31/10/2025 ssofidelis.substack.com  10min #294927

Le couloir de la mort

Courtiser la fin du monde © M. Fish

Par  Chris Hedges, le 30 octobre 2025

Gaza ne marque pas le terme du projet colonialiste. Je crains qu'il n'en marque l'issue fatale. Les États occidentaux, enrichis au fil de leurs propres occupations et génocides en Inde, Afrique, Asie, Amérique latine et Amérique du Nord, renouent avec leurs racines alors qu'ils sont confrontés à une crise climatique mondiale et aux obscènes disparités sociales qu'ils ont eux-mêmes créées et entretenues.

Alors que le monde s'effondre et que la crise climatique pousse des millions, puis des dizaines de millions, puis des centaines de millions de personnes vers le nord dans une quête désespérée de survie, le génocide à Gaza, qu'Israël a momentanément ralenti pour pouvoir bientôt reprendre son rythme meurtrier, va se répéter encore et encore jusqu'à ce que les réseaux sociaux et environnementaux fragiles qui maintiennent la cohésion de la communauté mondiale finissent par se désintégrer.

Notre refus de nous affranchir des combustibles fossiles et la saturation constante de l'atmosphère par les émissions de dioxyde de carbone (CO₂) entraîneront à terme une hausse des températures insoutenable pour la plupart des formes de vie, y compris la vie humaine.  Selon la National Oceanic and Atmospheric Administration, la concentration moyenne mondiale de CO₂ a augmenté de 3,5 ppm entre juin 2023 et juin 2024, pour atteindre 422,8 ppm. Les douze mois suivants ont vu une augmentation encore plus importante de 2,6 ppm. Des conflits violents, déjà exacerbés par les  phénomènes météorologiques extrêmes et la  pénurie d'eau, éclateront à travers le monde dans des proportions sans précédent.

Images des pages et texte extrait
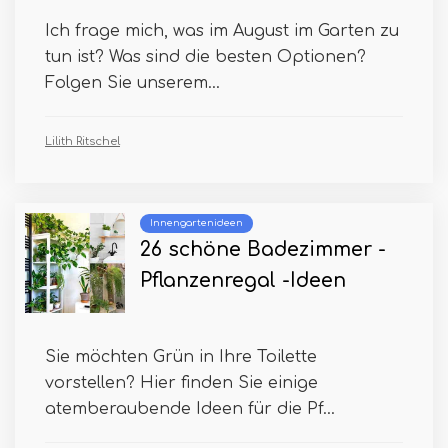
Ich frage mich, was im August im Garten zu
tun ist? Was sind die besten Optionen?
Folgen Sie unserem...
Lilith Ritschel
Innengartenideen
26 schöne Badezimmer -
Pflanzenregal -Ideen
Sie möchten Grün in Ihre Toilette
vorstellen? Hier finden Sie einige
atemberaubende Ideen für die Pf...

* * *

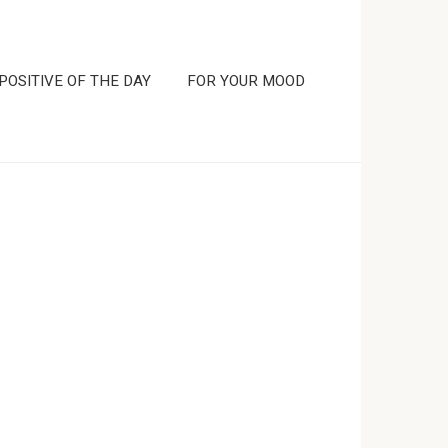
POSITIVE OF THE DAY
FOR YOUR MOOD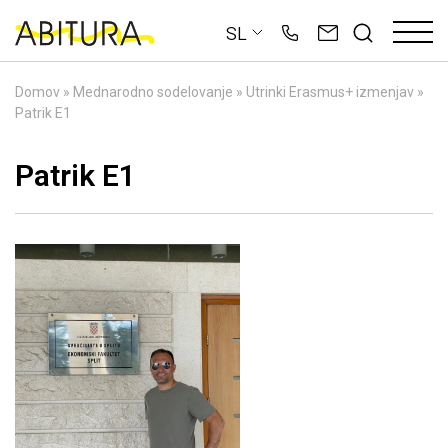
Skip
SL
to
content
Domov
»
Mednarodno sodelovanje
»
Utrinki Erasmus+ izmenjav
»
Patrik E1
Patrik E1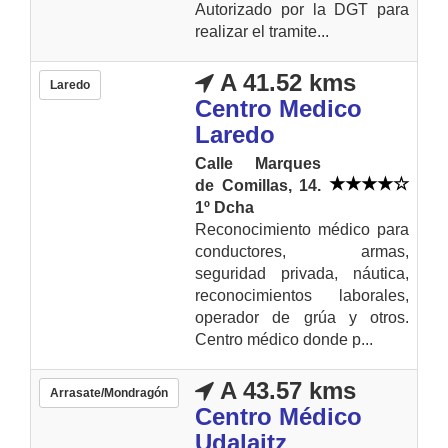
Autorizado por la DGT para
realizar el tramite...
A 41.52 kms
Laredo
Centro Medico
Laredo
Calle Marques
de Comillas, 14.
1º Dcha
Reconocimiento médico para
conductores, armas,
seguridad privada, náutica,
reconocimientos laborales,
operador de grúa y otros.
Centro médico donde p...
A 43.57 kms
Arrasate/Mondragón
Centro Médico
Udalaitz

---

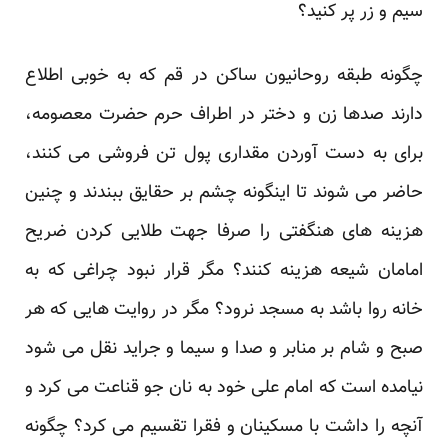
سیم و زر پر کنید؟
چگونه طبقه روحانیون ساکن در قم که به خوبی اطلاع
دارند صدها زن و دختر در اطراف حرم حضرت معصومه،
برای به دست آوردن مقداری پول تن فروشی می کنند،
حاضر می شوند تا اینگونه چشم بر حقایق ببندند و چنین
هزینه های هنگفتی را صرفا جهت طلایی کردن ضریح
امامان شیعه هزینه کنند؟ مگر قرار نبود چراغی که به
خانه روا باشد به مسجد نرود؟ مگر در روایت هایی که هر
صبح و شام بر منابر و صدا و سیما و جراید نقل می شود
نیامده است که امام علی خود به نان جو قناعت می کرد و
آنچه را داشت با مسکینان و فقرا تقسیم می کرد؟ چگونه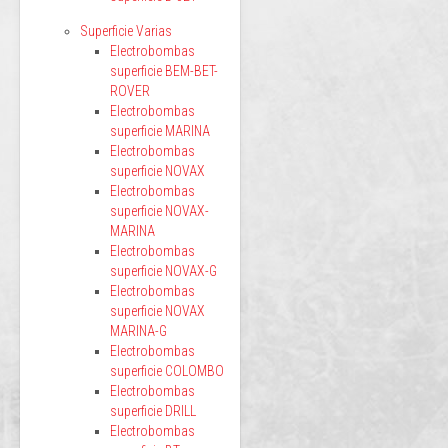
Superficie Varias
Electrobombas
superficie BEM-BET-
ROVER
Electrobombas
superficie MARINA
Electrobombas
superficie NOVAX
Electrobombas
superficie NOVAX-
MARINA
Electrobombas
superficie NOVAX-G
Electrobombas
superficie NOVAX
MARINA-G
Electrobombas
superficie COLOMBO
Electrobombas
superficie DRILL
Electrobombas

Consigne —
Transcrivez mot pour mot le passage de l'article sur Gaza et la crise climatique qui va de « Alors que le » jusqu'à « par se désintégrer. ».

Votre réponse —
Alors que le monde s'effondre et que la crise climatique pousse des millions, puis des dizaines de millions, puis des centaines de millions de personnes vers le nord dans une quête désespérée de survie, le génocide à Gaza, qu'Israël a momentanément ralenti pour pouvoir bientôt reprendre son rythme meurtrier, va se répéter encore et encore jusqu'à ce que les réseaux sociaux et environnementaux fragiles qui maintiennent la cohésion de la communauté mondiale finissent par se désintégrer.